Benchmarked on i5-10400F, Go 1.24:

OperationLatencyAllocs
Lex (simple query)304 ns/op2
Lex (full query)945 ns/op2
Parse (simple query)477 ns/op4
Parse (full query)1,470 ns/op8

The lexer uses a stack-allocated buffer and O(1) keyword table lookup. It never heap-allocates to identify keywords, keeping tokenization cost flat regardless of input length.

The Pratt parser uses byte-level asciiEqual / asciiEqualLower comparisons instead of strings.EqualFold or reflect-based logic. This avoids allocations in the hot path.

Filter predicate evaluation uses explicit type-switch dispatch. The reflect package is never called in the filter conversion path, which keeps the per-query filter cost predictable.
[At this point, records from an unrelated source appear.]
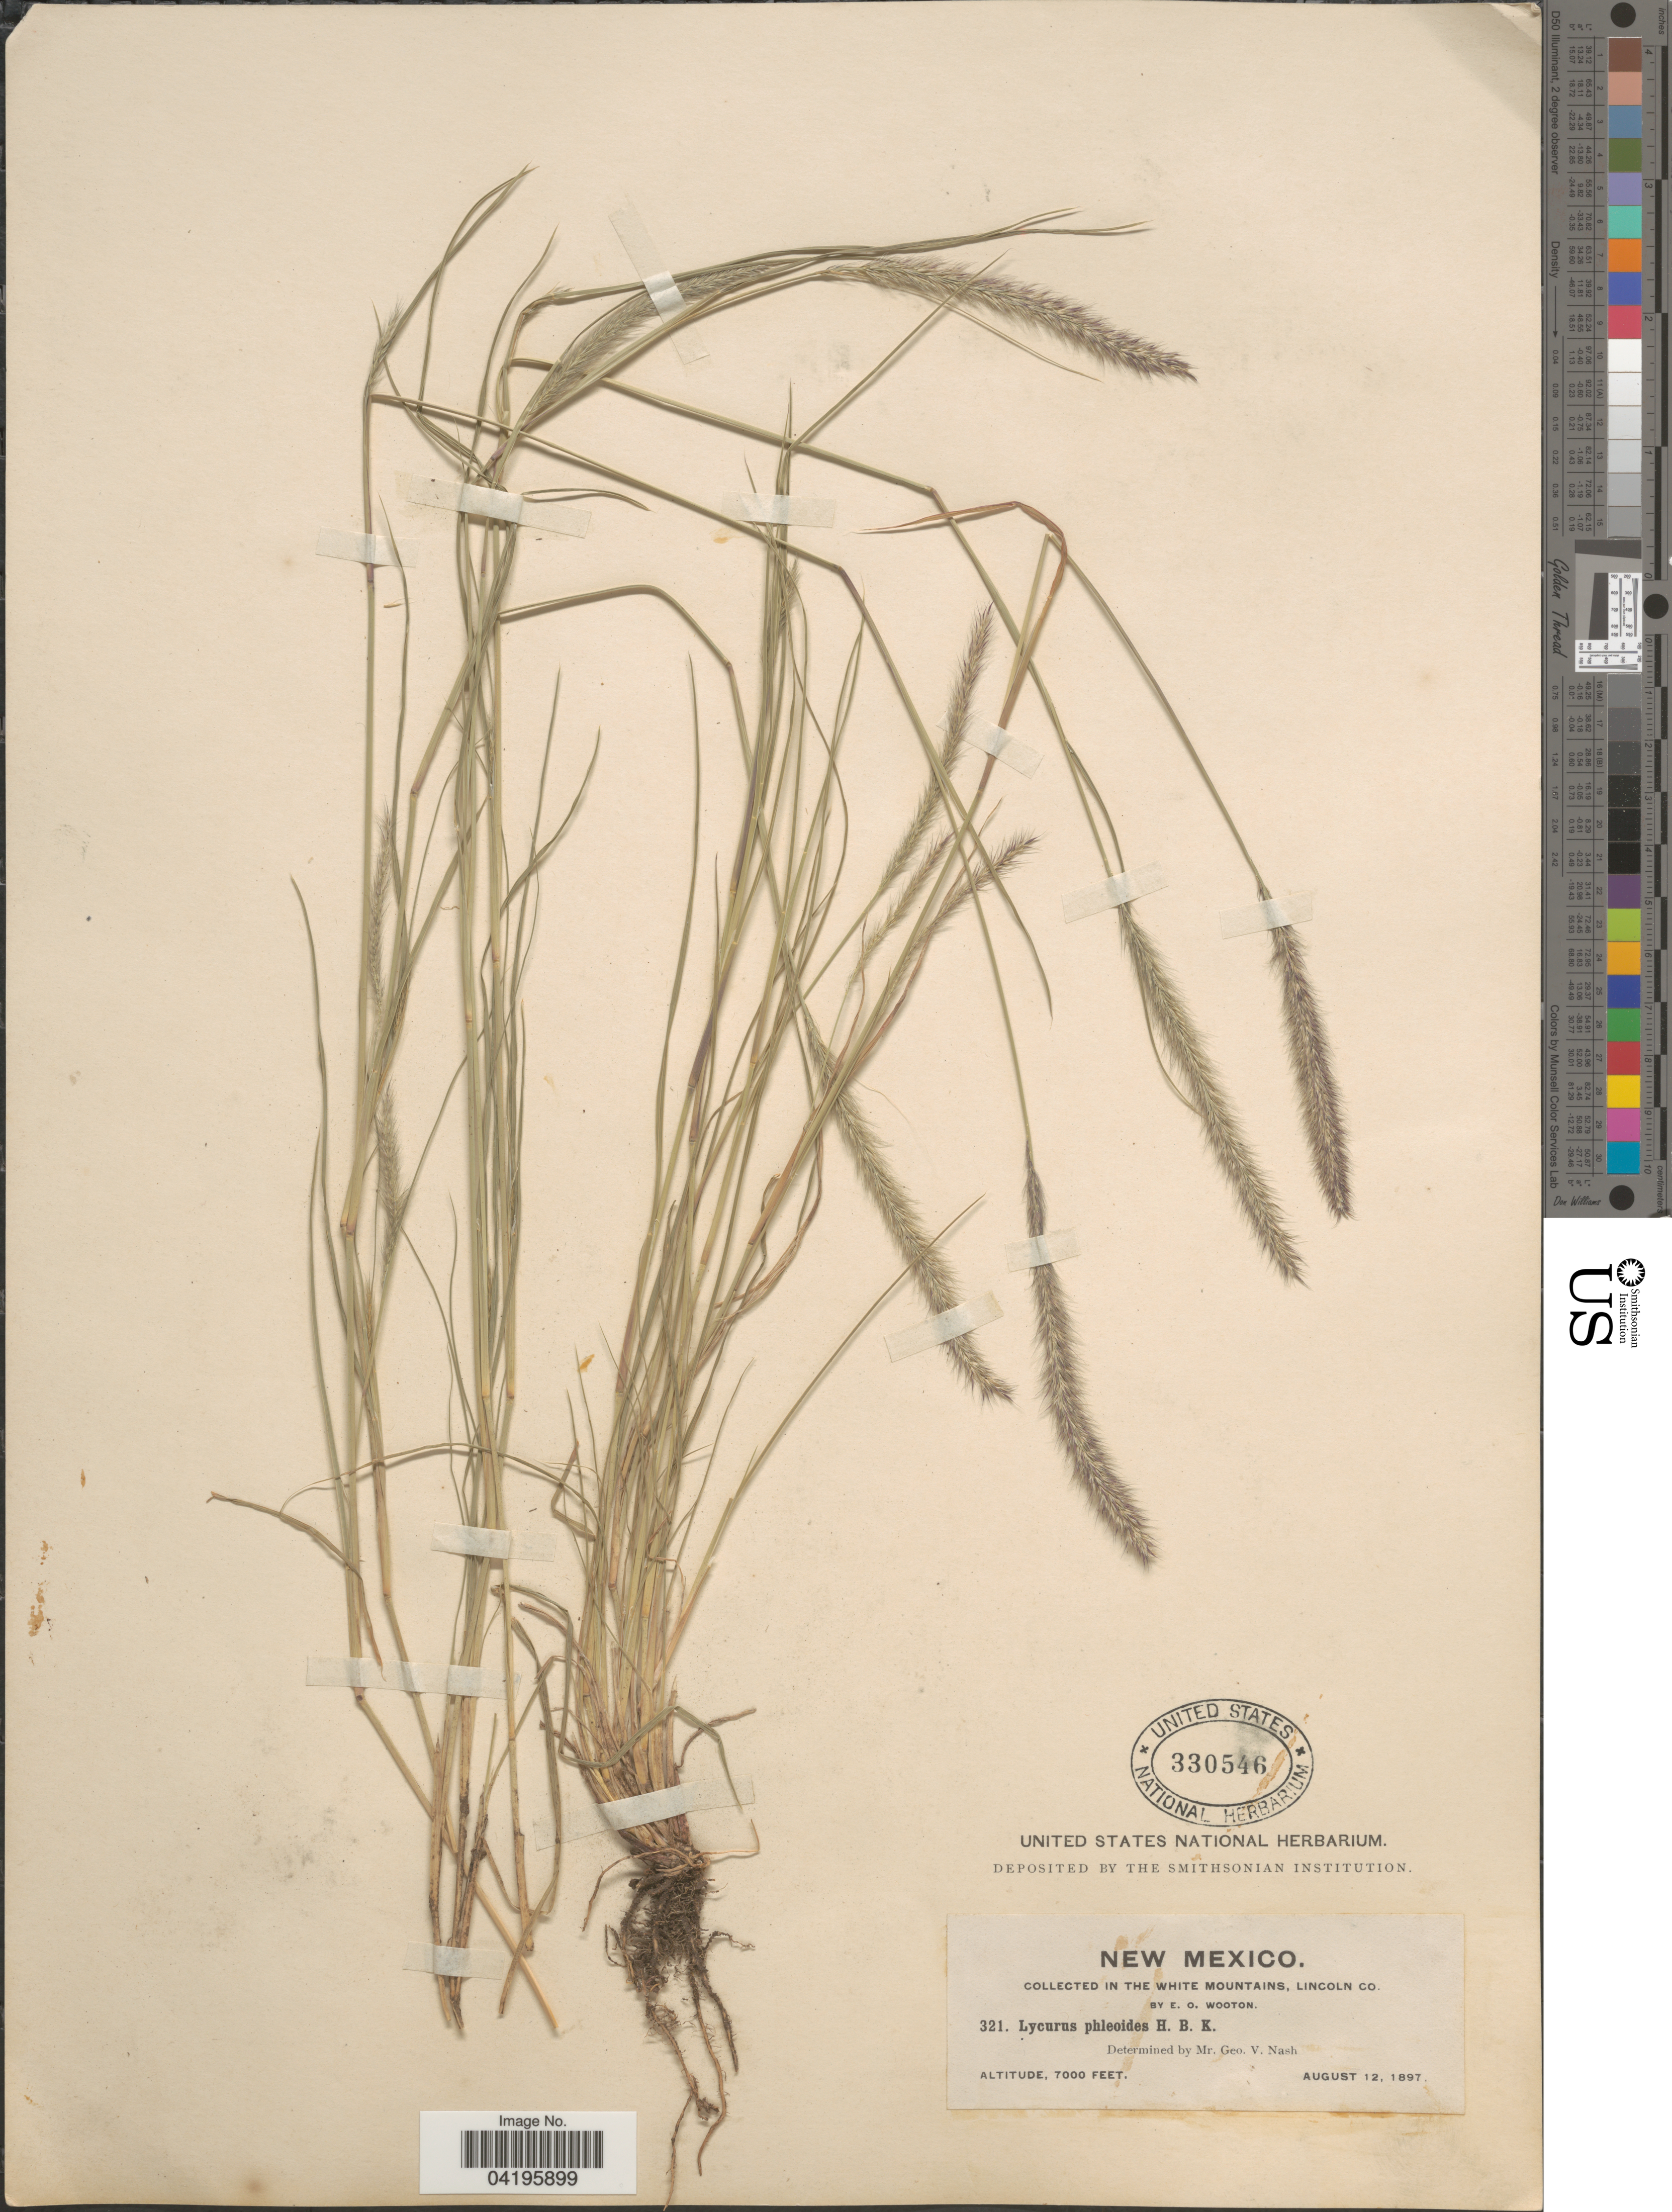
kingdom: Plantae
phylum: Tracheophyta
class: Liliopsida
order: Poales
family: Poaceae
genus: Muhlenbergia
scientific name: Muhlenbergia phleoides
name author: (Kunth) Columbus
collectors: E. O. Wooton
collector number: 321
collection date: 1897-08-12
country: United States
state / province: New Mexico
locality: In the White Mountains, Lincoln Co.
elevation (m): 2134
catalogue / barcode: US 330546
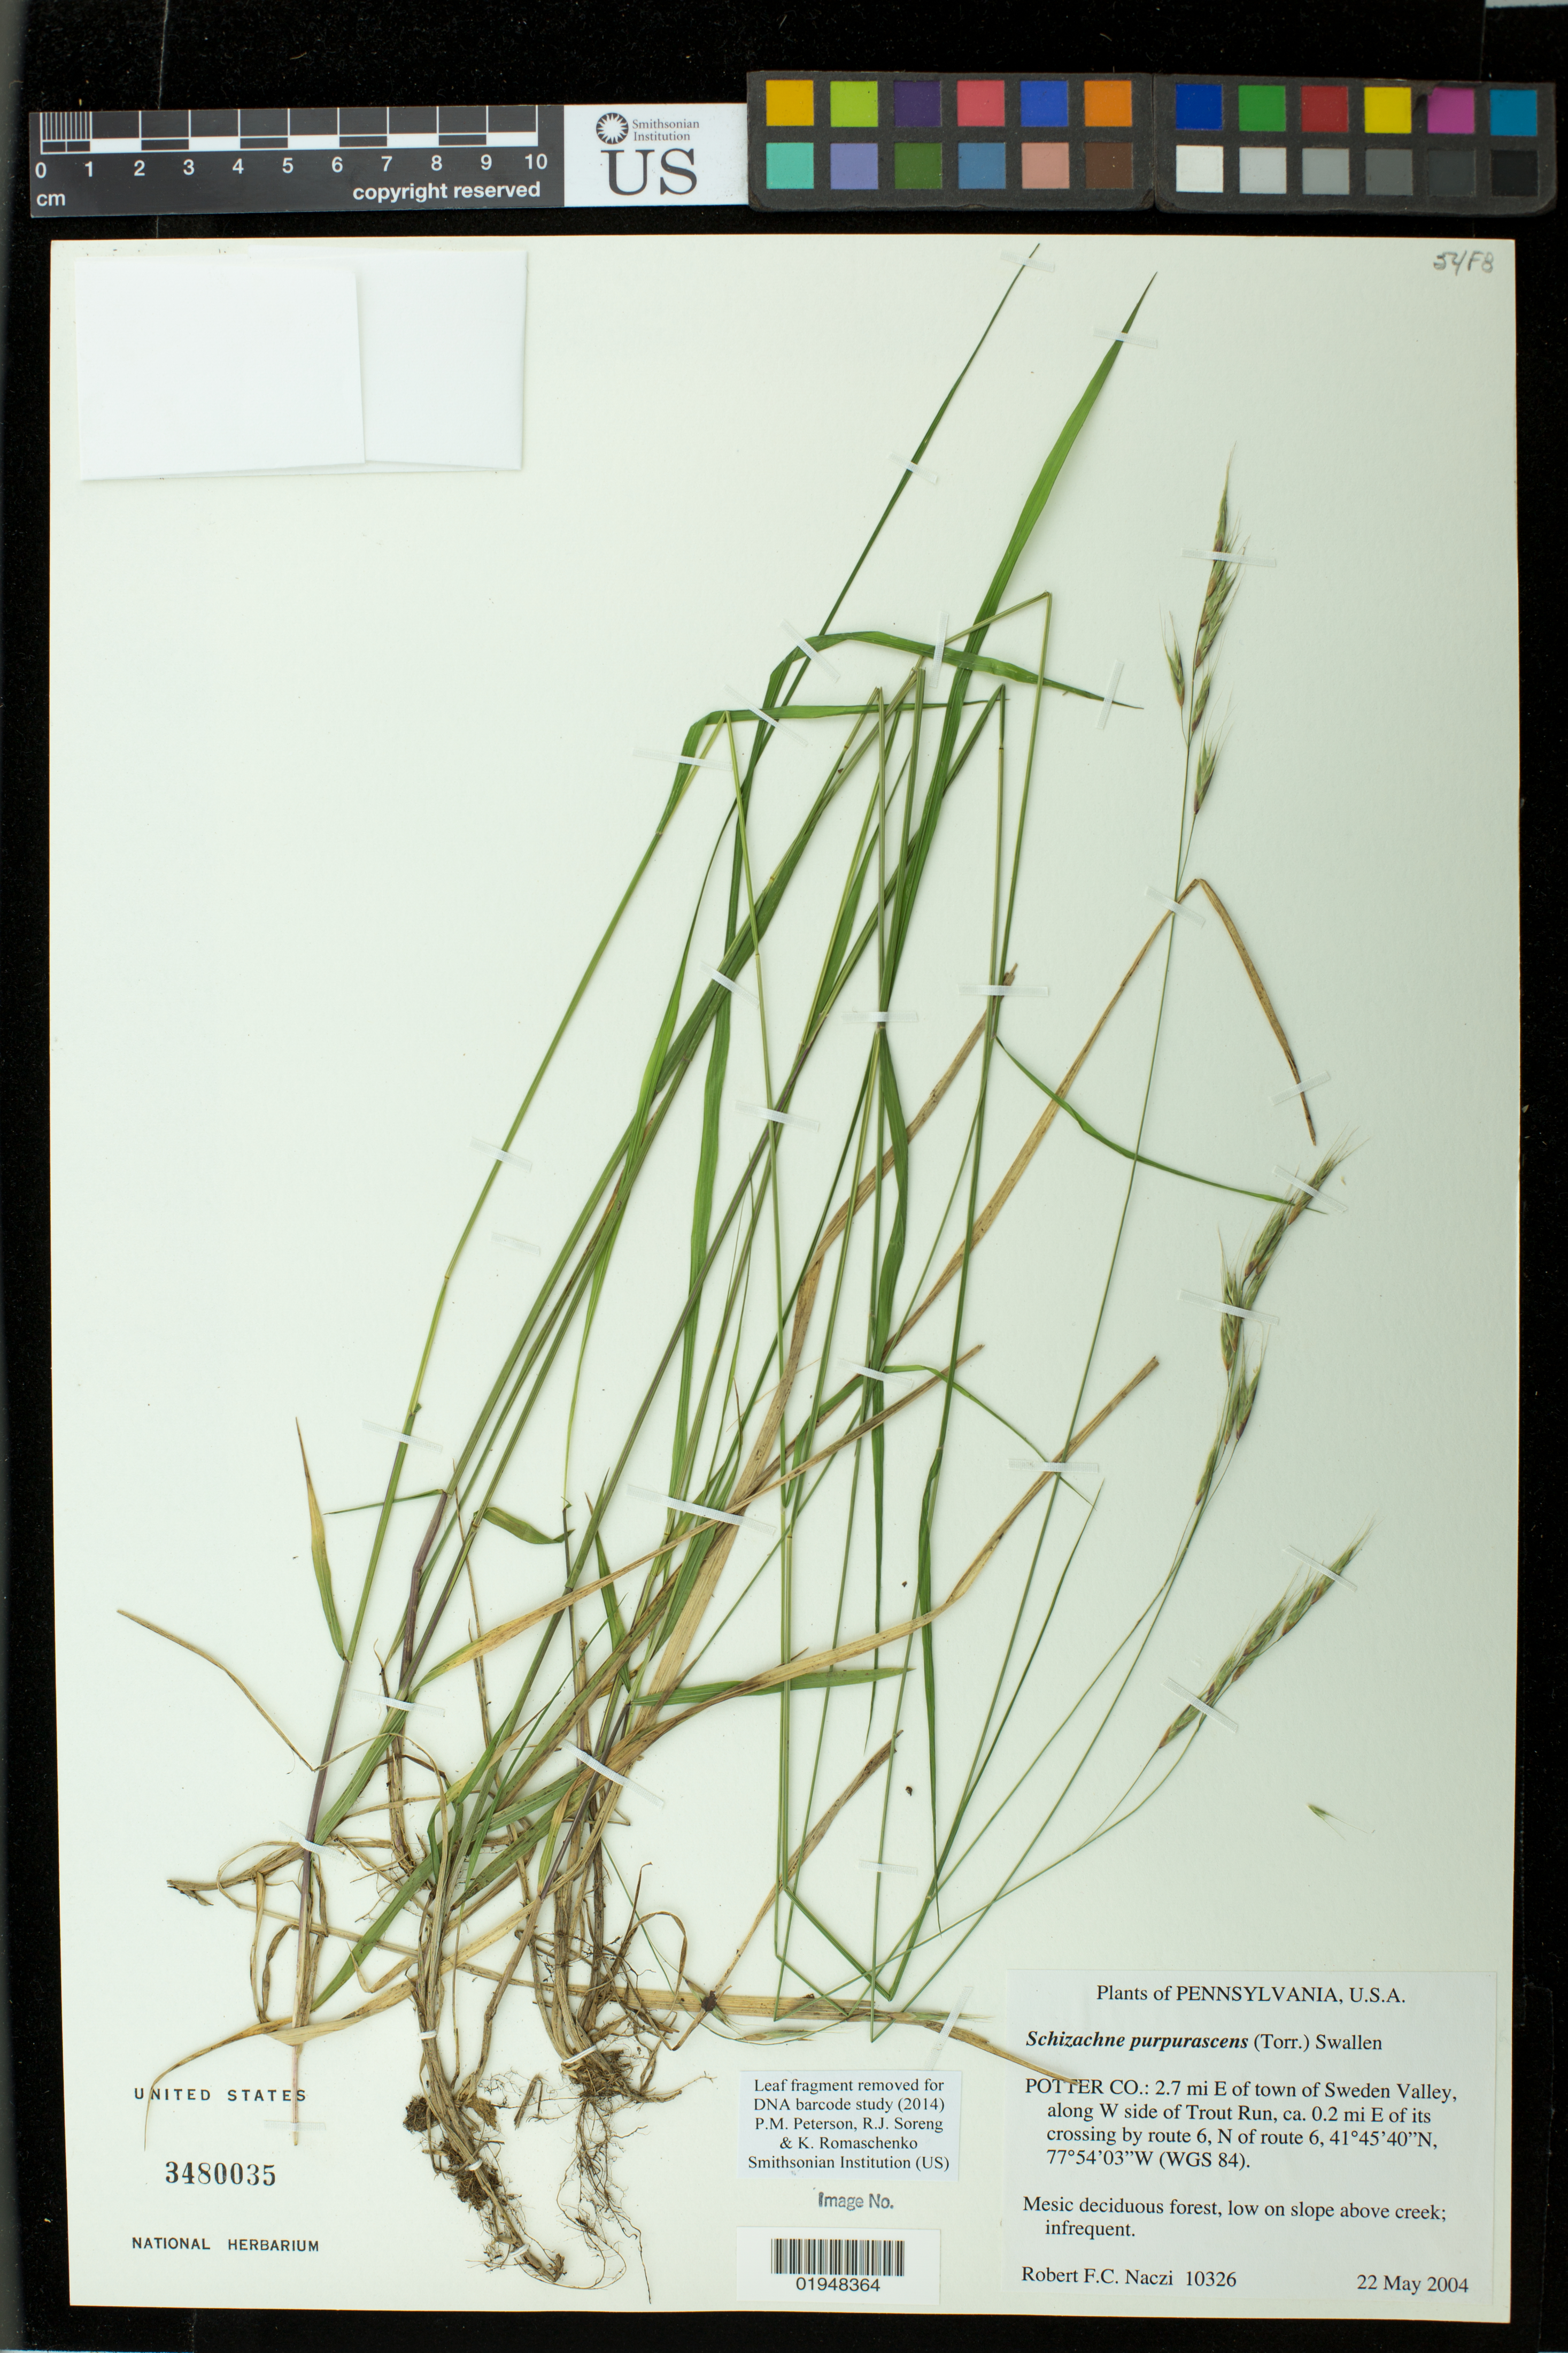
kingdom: Plantae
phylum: Tracheophyta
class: Liliopsida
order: Poales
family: Poaceae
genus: Schizachne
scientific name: Schizachne purpurascens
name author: (Torr.) Swallen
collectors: R. F. C. Naczi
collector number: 10326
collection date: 2004-05-22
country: United States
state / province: Pennsylvania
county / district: Potter County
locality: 2.7 mi E of town of Sweden Valley, along W side of Trout Run, ca. 0.2 mi E of its crossing by route 6, N of route 6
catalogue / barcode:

BM25 parameters (k1, b, avgdl) are cached with atomic.Pointer so concurrent queries never block on a mutex to read embedding configuration.

The pipeline caches buildDocumentOptions across requests. The embedding client uses http.Client{Timeout: 30s} instead of http.DefaultClient to prevent runaway connections.

When running multiple QUERY statements, use BatchQuery to send them all in a single QueryBatchPoints call to Qdrant:

results, _ := qql.BatchQuery(ctx, client, []string{
"QUERY 'emergency triage' FROM docs LIMIT 5",
"QUERY 'cardiac arrest' FROM docs LIMIT 5",
"QUERY 'neurological assessment' FROM docs LIMIT 5",
})
// All 3 queries in one round-trip

This is 3–5× faster than sequential execution for pure QUERY batches.

The gateway auto-detects when all queries in an ExecBatch call are pure QUERY statements and routes them through Qdrant's native QueryBatch API automatically.